Both drugs and chemotherapy are used for the treatment of breast cancer, and diagnostic tests have allowed some limited degree of disease typing. For patients with estrogen receptor-sensitive cancer that has not yet spread to the lymph nodes, for example, tamoxifen is the drug of choice, but chemotherapy is frequently offered as an adjunct. However, chemotherapy is known to help only a small number of patients. In fact, a long-term study called the National Surgical Adjuvant Breast and Bowel Project (NSABP) found that only 4% of patients who received chemotherapy had improved outcomes (Paik et al., 2004).

Could patients receive individualized treatment based on their specific type of cancer? It appears that the answer to this question is "yes." For instance, using real-time PCR methods to study gene expression in breast cancer and taking advantage of a large collection of paraffin-preserved tissue samples, a team of NSABP researchers developed a diagnostic kit that assays 21 genes (Paik et al., 2004).
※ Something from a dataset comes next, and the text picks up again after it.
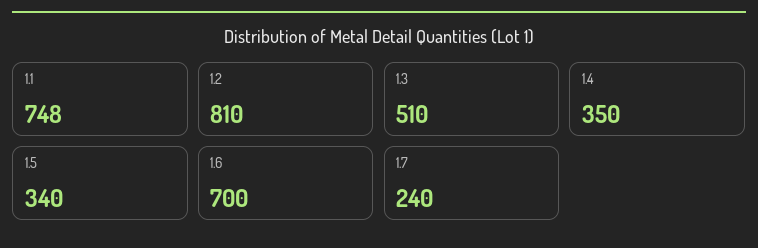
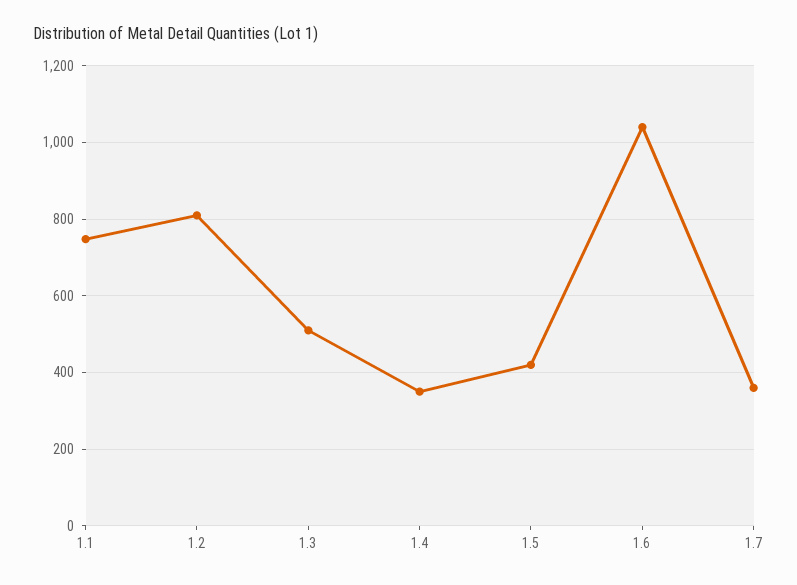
1.5: 340 -> 420
1.6: 700 -> 1040
1.7: 240 -> 360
This project has resulted in a diagnostic tool that identifies key genetic components of particular patients' breast cancer and can improve outcomes. This diagnostic kit predicts the likelihood of cancer recurring for patients who are categorized into one of three risk groups: low, intermediate, and high. In a clinical validation study, the diagnostic data did indeed predict long-term recurrence (Paik et al., 2006). Moreover, in studies to determine treatment benefit, the researchers analyzed tissue samples from the original NSABP study. There was no benefit to adding chemotherapy to tamoxifen in low-risk patients, and only a tiny benefit (2%) in intermediate-risk patients. In high-risk patients, though, the benefit of chemotherapy was clear, with a 28% decrease in recurrence of cancer.

With the completion of the Human Genome Project, anticipation was high that genetic information would radically improve medicine, that side effects would be more predictable, and that patients could be screened for likely drug responses. But thus far, progress has been much slower than what the initial excitement suggested.
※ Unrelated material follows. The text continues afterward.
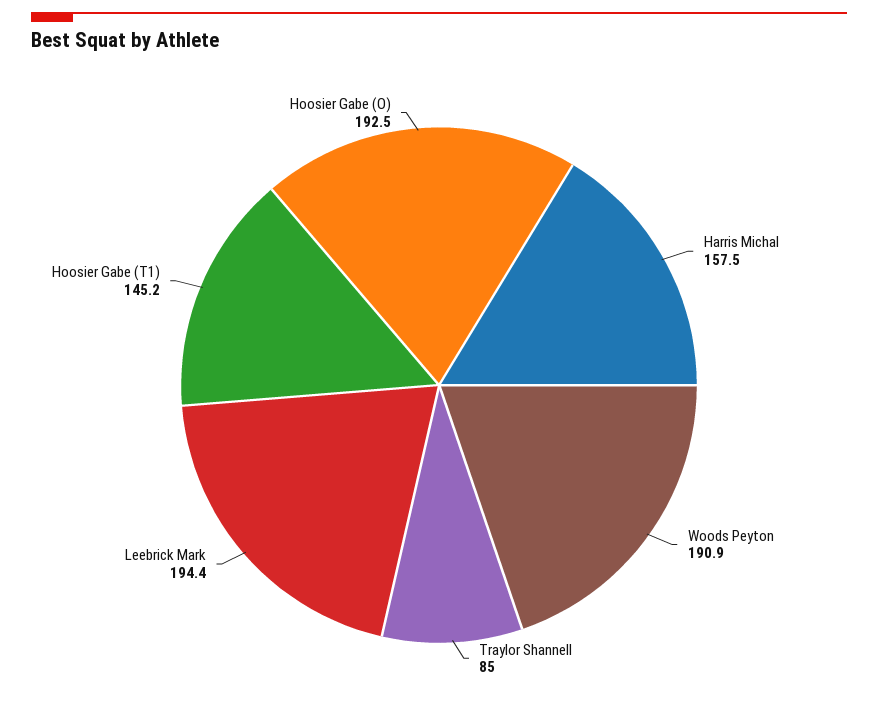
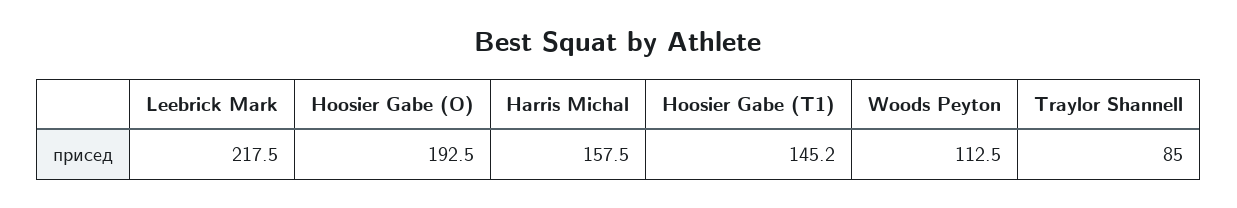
Woods Peyton: 190.9 -> 112.5
Leebrick Mark: 194.4 -> 217.5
A great deal of this delay relates to the fact that an individual's response to drugs is multifactorial, resulting from multiple gene and environmental interactions (Haga & Burke, 2004). Scientists also recognize that even as the knowledge base continues to expand, the clinical translation of that knowledge still requires empirical evidence, generated for a particular disease and drug combination, before treatment can be customized to a patient's genotype. Thus, much work remains to be done before personalized medicine can reach its fullest potential.